On each VM, build PSOL from source stopping once you have pagespeed_automatic.a
. Specify BUILDTYPE=Release
. If you've already done this, and are just updating for a new release of binaries, you can follow a simpler process:
$ cd mod_pagespeed/src/
$ svn switch http://modpagespeed.googlecode.com/svn/tags/X.Y.ZZ.W/src
$ export PATH=$PATH:~/bin/depot_tools
$ gclient runhooks
$ make AR.host="$PWD/build/wrappers/ar.sh" \
AR.target="$PWD/build/wrappers/ar.sh" \
BUILDTYPE=Release \
mod_pagespeed_test pagespeed_automatic_test && \
cd net/instaweb/automatic && \
make AR.host="$PWD/../../../build/wrappers/ar.sh" \
AR.target="$PWD/../../../build/wrappers/ar.sh" \
BUILDTYPE=Release \
all
Now the two VMs have all the Release binaries built.

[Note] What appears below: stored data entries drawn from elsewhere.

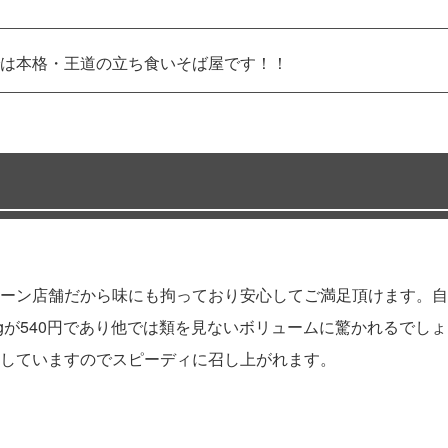
は本格・王道の立ち食いそば屋です！！
ーン店舗だから味にも拘っており安心してご満足頂けます。自
gが540円であり他では類を見ないボリュームに驚かれるでしょ
していますのでスピーディに召し上がれます。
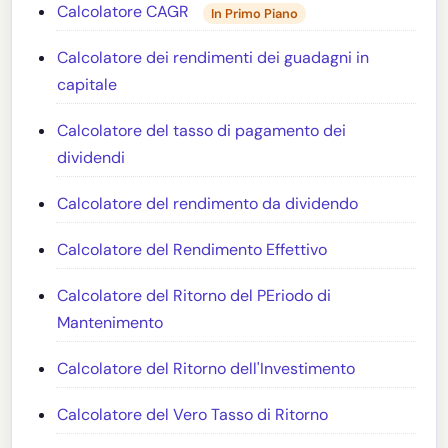
Calcolatore CAGR
In Primo Piano
Calcolatore dei rendimenti dei guadagni in
capitale
Calcolatore del tasso di pagamento dei
dividendi
Calcolatore del rendimento da dividendo
Calcolatore del Rendimento Effettivo
Calcolatore del Ritorno del PEriodo di
Mantenimento
Calcolatore del Ritorno dell'Investimento
Calcolatore del Vero Tasso di Ritorno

Run a bunch of scps to get them down to your system:
for library in \
net/instaweb/automatic/pagespeed_automatic.a \
out/Release/obj.target/third_party/serf/libserf.a \
out/Release/obj.target/third_party/apr/libapr.a \
out/Release/obj.target/third_party/aprutil/libaprutil.a
do scp hostname-32-bit:mod_pagespeed/src/$library /path/to/your/new/psol/lib/Release/linux/ia32/
done
Then repeat to copy from hostname-64-bit
to linux/x64
.
Then on each VM, start over to make Debug builds. This is:
$ cd ~/mod_pagespeed/src/net/instaweb/automatic
$ make clean
$ cd ~/mod_pagespeed/src
Then run make
again, as in the build doc, but with BUILDTYPE=Debug
. Continue with the doc from there, and when you build in net/instaweb/automatic
you should also use a BUILDTYPE=Debug
argument with make all
.
Run the same scps again, this time to lib/Debug/...
.
If you built this off of tag 1.2.3.4 then tar it up as:
tar -cvzf 1.2.3.4.tar.gz psol/
Now we need to test that our new psol directory works. If there isn't already a branch for tracking this release, make one and get it building against this svn tag. Then on both the 64 bit and 32 bit VMs build nginx following the installation instructions, using the release-tracking branch and the psol/ you built. Make sure it passes tests. Then repeat the building from the ./configure
step, this time specifying --with-debug
to make sure that the debug binaries are good too.